■ **Work instruction**:
Wherever "verità" appears in a line of the listing, that line should be returned.

■ **Dataset content**:
* * * *

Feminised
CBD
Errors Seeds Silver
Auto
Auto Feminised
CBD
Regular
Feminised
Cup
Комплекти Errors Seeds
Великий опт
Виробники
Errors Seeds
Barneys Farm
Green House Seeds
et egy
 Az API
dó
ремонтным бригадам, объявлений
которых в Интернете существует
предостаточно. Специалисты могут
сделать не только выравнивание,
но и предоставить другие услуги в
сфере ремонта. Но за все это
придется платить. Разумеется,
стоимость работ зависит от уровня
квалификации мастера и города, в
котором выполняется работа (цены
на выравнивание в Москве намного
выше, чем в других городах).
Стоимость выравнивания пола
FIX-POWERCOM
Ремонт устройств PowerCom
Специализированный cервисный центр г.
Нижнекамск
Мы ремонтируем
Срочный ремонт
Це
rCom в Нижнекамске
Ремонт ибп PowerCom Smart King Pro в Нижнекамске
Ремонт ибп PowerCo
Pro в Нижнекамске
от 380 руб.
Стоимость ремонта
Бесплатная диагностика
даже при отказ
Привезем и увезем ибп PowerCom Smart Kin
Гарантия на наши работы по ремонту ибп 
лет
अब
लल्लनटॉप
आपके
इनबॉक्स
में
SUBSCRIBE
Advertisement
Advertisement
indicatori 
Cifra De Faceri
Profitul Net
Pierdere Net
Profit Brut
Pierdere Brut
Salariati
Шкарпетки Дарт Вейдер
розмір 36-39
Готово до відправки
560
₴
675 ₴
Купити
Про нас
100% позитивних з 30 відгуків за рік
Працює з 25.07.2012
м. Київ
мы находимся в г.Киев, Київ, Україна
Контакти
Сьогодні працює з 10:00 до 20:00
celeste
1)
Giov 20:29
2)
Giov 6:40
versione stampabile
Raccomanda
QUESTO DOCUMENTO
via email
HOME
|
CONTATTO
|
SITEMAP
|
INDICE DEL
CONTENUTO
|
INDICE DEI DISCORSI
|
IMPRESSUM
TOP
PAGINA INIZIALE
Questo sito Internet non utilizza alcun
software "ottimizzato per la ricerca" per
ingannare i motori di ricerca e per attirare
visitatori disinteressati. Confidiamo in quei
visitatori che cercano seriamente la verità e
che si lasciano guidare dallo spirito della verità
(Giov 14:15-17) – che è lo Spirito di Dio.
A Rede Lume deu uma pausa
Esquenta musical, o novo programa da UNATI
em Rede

* * * *

■ **Exercise output**:
visitatori che cercano seriamente la verità e
che si lasciano guidare dallo spirito della verità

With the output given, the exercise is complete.